Voici un roman qui me donne l'impression de ne pas en être un. Je veux dire, où est la fiction ? On peut certes arguer qu'il s'agit d'autofiction, que ce serait raconté "comme" une histoire avec "comme" des personnages. Moi je n'y vois pas un roman, j'y vois un récit intime et sociologique, qui restitue sobrement, plus qu'il ne met en scène ou ne romance, la vie de la mère de l'auteur, plus précisément le moment où elle se libère de son troisième mari, alcoolique et violent comme les deux précédents.
Édouard Louis mêle ici ses conflits et rapprochements avec sa famille, avec une mise en perspective sociologique et engagée. Pourquoi certaines femmes s'enfuient, d'autres non ? Et surtout, comment ? La conclusion à laquelle il parvient est similaire à celle de Virginia Woolf dans Une Chambre à soi - qu'il cite - sur les conditions pour pouvoir devenir écrivaine : il faut un lieu pour pouvoir s'isoler, et surtout, de l'argent. La liberté a un prix que les pauvres ne peuvent pas payer (et qu'Édouard Louis achètera pour sa mère).
Difficile pour moi de ne pas pleurer, de rage devant le récit de la violence, d'émotion devant le récit de la libération. Car ça résonne fort.
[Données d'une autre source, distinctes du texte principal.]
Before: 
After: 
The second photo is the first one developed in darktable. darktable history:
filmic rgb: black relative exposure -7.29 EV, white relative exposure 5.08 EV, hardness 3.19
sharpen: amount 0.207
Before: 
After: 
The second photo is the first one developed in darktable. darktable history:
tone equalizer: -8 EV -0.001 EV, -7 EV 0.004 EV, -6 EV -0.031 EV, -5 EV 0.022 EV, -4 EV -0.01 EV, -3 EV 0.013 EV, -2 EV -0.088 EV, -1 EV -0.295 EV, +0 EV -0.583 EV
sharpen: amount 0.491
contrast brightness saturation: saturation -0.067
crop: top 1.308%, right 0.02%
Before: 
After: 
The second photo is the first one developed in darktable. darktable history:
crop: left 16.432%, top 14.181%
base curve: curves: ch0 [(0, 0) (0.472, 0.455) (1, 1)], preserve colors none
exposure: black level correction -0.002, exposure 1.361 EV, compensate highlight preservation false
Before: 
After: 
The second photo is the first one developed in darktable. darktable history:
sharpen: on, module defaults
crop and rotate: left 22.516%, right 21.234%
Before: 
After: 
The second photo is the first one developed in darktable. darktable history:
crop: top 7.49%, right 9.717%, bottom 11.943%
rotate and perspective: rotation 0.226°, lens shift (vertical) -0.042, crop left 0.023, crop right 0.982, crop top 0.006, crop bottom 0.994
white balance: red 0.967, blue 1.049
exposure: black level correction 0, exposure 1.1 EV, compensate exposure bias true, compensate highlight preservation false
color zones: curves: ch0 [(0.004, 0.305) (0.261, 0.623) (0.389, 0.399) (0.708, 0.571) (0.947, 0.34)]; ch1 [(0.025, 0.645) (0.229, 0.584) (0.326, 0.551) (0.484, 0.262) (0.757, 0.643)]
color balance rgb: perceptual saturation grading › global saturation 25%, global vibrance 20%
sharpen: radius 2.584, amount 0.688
Dans le portrait de Monique on peut reconnaître tellement de femmes, tellement de mères, on en connaît toutes et tous, non ? Monique cinquantenaire, qui commence enfin à vivre pour elle-même après une vie passée à servir les autres (ou alors n'y parvient pas et reste sous l'emprise d'un homme), c'est une condition sociologique bien plus qu'un personnage de roman.
Sur ce fond de lutte des classes se raconte aussi une relation entre une mère et son fils, avec de la pudeur, de la distance, de l'inquiétude, de la fierté, des disputes, des préoccupations financières et matérielles, de l'amour.
C'est le premier livre que je lis d'Édouard Louis, il m'a touchée de vérité, et je suis heureuse de découvrir son intelligence politique et sensible remarquable.